- [Source text]:

#598 closed enhancement (fixed)

add 'tahoe backup' command: fast versioned readonly backups

Reported by: warner Owned by:
Priority: major Milestone: 1.3.0
Component: code-frontend-cli Version: 1.2.0
Keywords: Cc: tahoe-dev@…
Launchpad Bug:

Description

As a complement to the only-the-latest-version 'tahoe sync' command described in #597, I'd like to have a full-featured multiple-version 'tahoe backup' command too. This would behave like the existing windows-only allmydata.com backup tool:

tahoe backup LOCALDIR ALIAS:BACKUPBASEDIR

LOCALDIR refers to a directory on the local disk. ALIAS:BACKUPBASEDIR will refer to a writeable Tahoe directory; it will be created if it does not already exist.

Each time this is run, ALIAS:BACKUPBASEDIR/$TIMESTAMP will be created, as a read-only directory that contains an exact mirror of the local disk's LOCALDIR subtree. In addition, ALIAS:BACKUPBASEDIR/Latest will be a read-only reference to the same directory. Over time, BACKUPBASEDIR/ will be filled with a series of timestamped directories, containing historical backups.

Whenever possible, $TIMESTAMP[n] will contain references to files and directories created under $TIMESTAMP[n-1]; i.e. backups will share unchanged objects with earlier backups. Each backup, once finished, will not be changed again. If/when Tahoe acquires immutable dirnodes, 'tahoe backup' will take advantage of them. Meanwhile, it will use read-only dirnodes, by throwing out the write-cap for the $TIMESTAMP directory when the backup is done.

- [Dataset extract]:

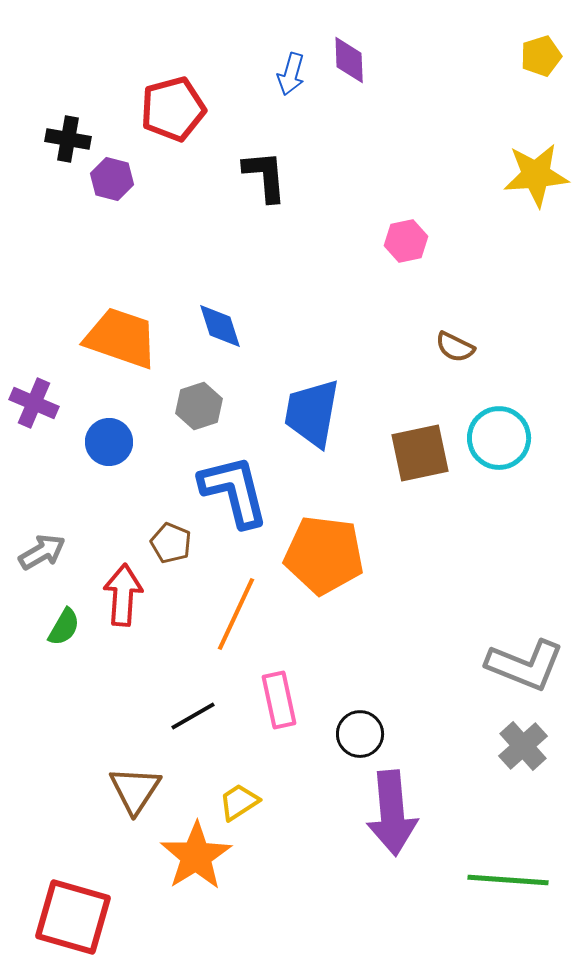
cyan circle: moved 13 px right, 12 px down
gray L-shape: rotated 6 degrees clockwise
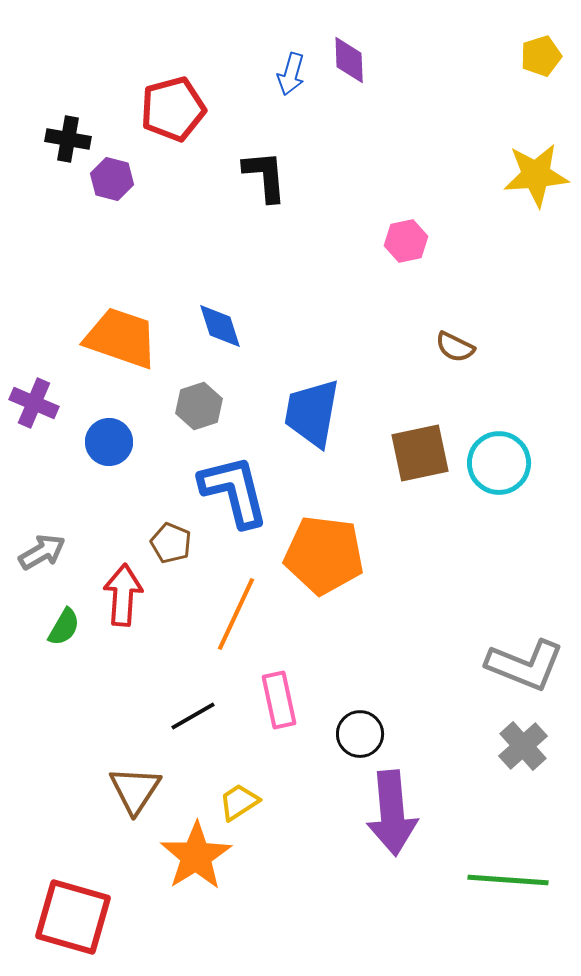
cyan circle: moved 25 px down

- [What you are asked to do]: Retype the passage of the tahoe backup ticket from "LOCALDIR refers to" to "containing historical backups.".

- [Solution for this task]:
LOCALDIR refers to a directory on the local disk. ALIAS:BACKUPBASEDIR will refer to a writeable Tahoe directory; it will be created if it does not already exist.

Each time this is run, ALIAS:BACKUPBASEDIR/$TIMESTAMP will be created, as a read-only directory that contains an exact mirror of the local disk's LOCALDIR subtree. In addition, ALIAS:BACKUPBASEDIR/Latest will be a read-only reference to the same directory. Over time, BACKUPBASEDIR/ will be filled with a series of timestamped directories, containing historical backups.